- If you are in range of Pennsic, there's a vendor there called Yumi who
specializes in Japanese archery. Also, many of my colleagues in Clan
YamaKaminari have experience with Japanese archery, both in target
shooting and in SCA combat - stop by our camp if you make it to
Pennsic and we can find someone to talk with you about it.
- I've done ZNKR Kyudo (at the Indiana Kyudo Renmei), Heki Ryu Bishu Chikurin-ha Kyudo, and modern western-style sport archery. I still practice them all, but am not currently taking instruction in any. I did enjoy my training in Indiana, but it was a long drive from Chicago. For someone with not much patience, it might be a good way to learn and practice patience.
Kyujutsu is theoretically more combat oriented than Kyudo, but it's not a hard and fast rule. With no enemies to shoot at for the past 400 years, all the -jutsu arts have become very similar to the -do arts. I have been working on removing the ritual from the Kyudo I know to see how it might work as a martial art.
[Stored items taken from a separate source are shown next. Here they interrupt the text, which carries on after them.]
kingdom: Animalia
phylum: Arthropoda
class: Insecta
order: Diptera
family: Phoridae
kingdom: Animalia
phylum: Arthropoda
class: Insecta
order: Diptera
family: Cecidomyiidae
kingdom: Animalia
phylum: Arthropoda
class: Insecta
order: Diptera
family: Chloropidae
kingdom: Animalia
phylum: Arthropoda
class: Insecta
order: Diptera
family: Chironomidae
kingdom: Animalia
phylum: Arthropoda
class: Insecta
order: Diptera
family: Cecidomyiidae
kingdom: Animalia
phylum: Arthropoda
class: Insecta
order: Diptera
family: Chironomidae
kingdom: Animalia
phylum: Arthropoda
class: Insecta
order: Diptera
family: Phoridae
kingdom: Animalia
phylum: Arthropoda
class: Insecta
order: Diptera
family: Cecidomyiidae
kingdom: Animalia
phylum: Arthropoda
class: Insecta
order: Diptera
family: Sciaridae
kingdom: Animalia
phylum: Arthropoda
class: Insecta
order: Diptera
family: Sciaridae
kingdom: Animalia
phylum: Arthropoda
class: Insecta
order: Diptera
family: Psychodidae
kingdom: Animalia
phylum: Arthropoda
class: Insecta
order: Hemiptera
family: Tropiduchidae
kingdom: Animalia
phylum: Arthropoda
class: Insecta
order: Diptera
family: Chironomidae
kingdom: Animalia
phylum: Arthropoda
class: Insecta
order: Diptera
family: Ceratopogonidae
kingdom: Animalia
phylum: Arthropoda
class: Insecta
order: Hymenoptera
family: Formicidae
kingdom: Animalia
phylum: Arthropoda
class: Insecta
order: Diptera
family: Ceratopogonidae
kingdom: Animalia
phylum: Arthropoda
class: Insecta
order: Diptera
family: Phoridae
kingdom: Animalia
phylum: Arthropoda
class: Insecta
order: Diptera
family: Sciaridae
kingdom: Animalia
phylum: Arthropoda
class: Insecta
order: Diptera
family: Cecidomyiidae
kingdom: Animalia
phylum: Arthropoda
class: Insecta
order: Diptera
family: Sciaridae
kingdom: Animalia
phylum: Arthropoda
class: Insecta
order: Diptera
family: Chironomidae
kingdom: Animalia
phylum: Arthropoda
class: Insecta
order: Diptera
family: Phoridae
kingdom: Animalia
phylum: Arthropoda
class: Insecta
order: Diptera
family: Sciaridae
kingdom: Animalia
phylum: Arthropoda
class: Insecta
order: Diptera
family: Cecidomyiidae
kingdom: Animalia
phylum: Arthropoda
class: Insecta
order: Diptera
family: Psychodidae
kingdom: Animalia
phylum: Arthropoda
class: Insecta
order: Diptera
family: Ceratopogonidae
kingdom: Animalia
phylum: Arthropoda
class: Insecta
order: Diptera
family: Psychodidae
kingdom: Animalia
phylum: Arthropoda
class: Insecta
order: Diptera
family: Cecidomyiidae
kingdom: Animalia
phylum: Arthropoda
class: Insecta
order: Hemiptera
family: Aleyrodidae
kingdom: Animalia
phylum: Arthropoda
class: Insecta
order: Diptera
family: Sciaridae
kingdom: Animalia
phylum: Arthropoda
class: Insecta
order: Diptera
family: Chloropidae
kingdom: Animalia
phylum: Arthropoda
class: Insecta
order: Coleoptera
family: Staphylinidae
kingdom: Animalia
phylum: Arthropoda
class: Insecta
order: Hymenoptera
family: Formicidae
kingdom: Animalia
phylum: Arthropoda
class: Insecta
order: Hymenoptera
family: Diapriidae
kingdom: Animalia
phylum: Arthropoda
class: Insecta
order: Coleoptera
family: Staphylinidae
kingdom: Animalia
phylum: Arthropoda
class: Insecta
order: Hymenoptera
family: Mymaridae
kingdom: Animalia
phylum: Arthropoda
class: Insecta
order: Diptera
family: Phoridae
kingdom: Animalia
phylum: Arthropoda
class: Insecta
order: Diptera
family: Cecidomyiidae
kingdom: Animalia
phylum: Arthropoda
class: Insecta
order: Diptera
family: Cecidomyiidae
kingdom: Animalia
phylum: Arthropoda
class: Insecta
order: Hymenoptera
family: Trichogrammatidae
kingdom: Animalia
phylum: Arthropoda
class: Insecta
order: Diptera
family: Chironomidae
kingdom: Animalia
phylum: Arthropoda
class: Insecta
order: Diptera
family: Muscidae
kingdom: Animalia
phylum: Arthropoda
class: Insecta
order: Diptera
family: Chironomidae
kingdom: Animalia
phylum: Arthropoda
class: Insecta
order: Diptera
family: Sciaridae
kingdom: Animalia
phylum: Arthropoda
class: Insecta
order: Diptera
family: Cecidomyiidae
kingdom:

I disagree that western and Japanese archery are so different. So many of the basics are the same (relax your shoulders and hands, use your back instead of your arms, be consistent in your movements, don't hurry your movements, etc.). The differences are in the details (use your fingers or your thumb, arrow on the left or on the right, pull to the midbody or full arm length, pull from the front or from above, etc.). If I shoot both western and Japanese on the same day, it takes me a moment to get used to each one, but then I can easily switch back and forth. I particularly don't like the modern Kyudo glove, though. I wear a thick leather gardening glove now. I wouldn't have to remove it if I had to switch to my sword and if I decided to remove it, it would take 2 seconds instead of 2 minutes. I hear the Yabusame gloves are much softer, thinner, and more flexible, so I might see if I can find one of those the next time I'm in Japan.
But I can't speak to how any of it works for historical accuracy or SCA purposes.
- --- In email@example.com, Chibasama Ryúichiro <chiba@...> wrote:
>This I doubt. Archeological evidence shows asymmetrical bows buried in graves before the horse was introduced into Japan. The design predates the horse.
> While they are very well used kneeling, the design of the yumi was for use
> on a horseback.
> Live, Love, Learn!
- On Mon, Feb 7, 2011 at 10:40 AM, chagin1 <chagin1@...> wrote:
>Can you come up with dates and cites? I'd be interested in what you
> This I doubt. Archeological evidence shows asymmetrical bows buried in graves before the horse was introduced into Japan. The design predates the horse.
have, because that isn't a claim I recall seeing before.
From what I can see, the assymetric bow occurs across central Eurasia,
in one form or another--I'm not sure what the oldest dates of bows and
horses are, though. I've also seen some theories that it has more to
do with power generation than it has to do with horseback riding.